Um auf Nummer sicher zu gehen, haben die Mitarbeiter des Zuchthofs Sosath die große Reithalle an der Depenflether Straße am Mittwoch noch schnell auf Vordermann gebracht. Der Wetterdienst hatte für den nächsten Tag viel Regen vorausgesagt. Letztlich hat es gestern zwar geregnet, aber nicht so sehr, dass die Fohlenschau des Springpferdezuchtverbandes Oldenburg-International nicht unter freiem Himmel hätte stattfinden können.
„Wir hatten drinnen geschmückt“, erzählt Veranstalterin Janne Sosath. „Aber draußen ist eine Fohlenschau schöner. Die Fohlen zeigen sich einfach viel besser, sodass wir bessere Fotos und Videos machen können.“ Dieses Bildmaterial ist es, was viele Züchter neben einer Prämie von der Jury für ihre Fohlen anstreben. Hausherr Gerd Sosath betont dann auch, wie wichtig es in heutiger Zeit sei, Videos und Fotos bereits aus dem Fohlenstadium präsentieren zu können, wenn man sein Pferd einmal vermarkten möchte. „Viele Käufer wollen heute wissen, wie die Pferde aufgewachsen sind.“
So stehen ein Kameramann und eine Fotografin unter einem großen Regenschirm in der Mitte der Dreiecksbahn und drücken unablässig auf den Auslöser. Die Fohlen traben derweil neben ihren Müttern her und zeigen der vierköpfige Jury, was in ihnen steckt. Einige besonders Vorwitzige preschen der Mutter auch davon.

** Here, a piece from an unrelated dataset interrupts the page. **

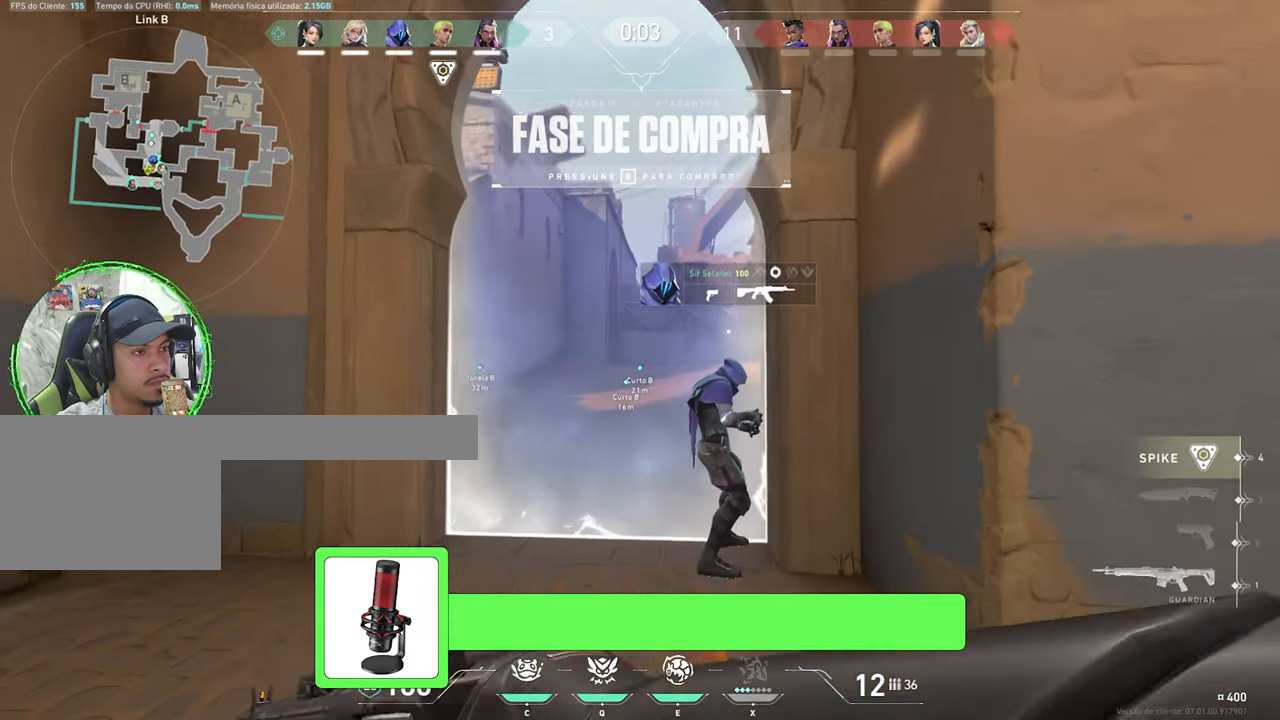
{"keys": ["d"], "mouse": [], "mouse_move": "still", "events": [[50, "mouse_wheel", "up"], [100, "a", "up"], [200, "d", "down"], [284, "a", "down"], [350, "d", "up"], [350, "mouse_wheel", "down"], [400, "a", "up"], [434, "d", "down"], [434, "mouse_wheel", "up"]]}
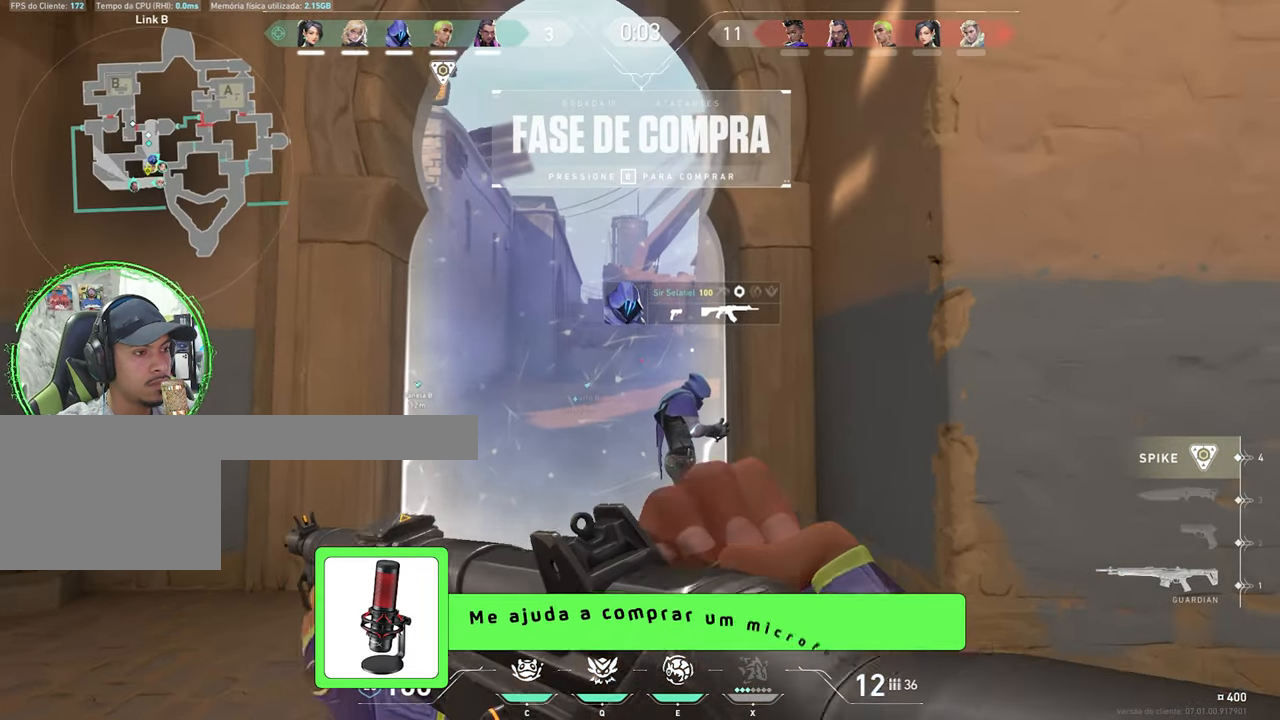
{"keys": ["a"], "mouse": [], "mouse_move": "still", "events": [[117, "a", "down"], [117, "d", "up"], [217, "a", "up"], [267, "d", "down"], [267, "mouse_wheel", "down"], [317, "mouse_wheel", "up"], [450, "d", "up"], [500, "a", "down"]]}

Damit sich der Pferdenachwuchs möglichst vorteilhaft präsentiert, treibt Hendrik Sosath mit einer lange Peitsche nach. Der Pferdefachmann berührt die Fohlen mit der Peitsche aber nicht, sondern erzeugt mit einer angehefteten Schleife aus rot-weißem Flatterband leichte Geräusche. Das regt die Fohlen zum Traben an. An einer Ecke der Dreiecksbahn schüttelt Gerd Sosath zusätzlich eine mit Kieseln gefüllte Dose, bei dessen Klang Stute und Nachwuchs die Ohren spitzen und so besonders hübsch aussehen.
Auszeichnungen für Elitefohlen
Unter einem Gartenpavillon sitzt Madeline Meyer und schießt weitere Fotos. Die Büromitarbeiterin des Zuchthofes sammelt Impressionen für die Website und die Social-Media-Kanäle des Gestüts. Einige Fotos werden vermutlich auch im Hengstkatalog des kommenden Jahres auftauchen.
Von Zeit zu Zeit drückt ihr Hendrik Sosath eine zu einer Schleife geformte blaue Plakette in die Hand. Auszeichnungen für Elitefohlen. Überhaupt scheint es sich um einen sehr guten Fohlenjahrgang zu handeln: Viele kleine Stuten und Hengste werden zu Elitefohlen ernannt oder erhalten eine Verbandsprämie.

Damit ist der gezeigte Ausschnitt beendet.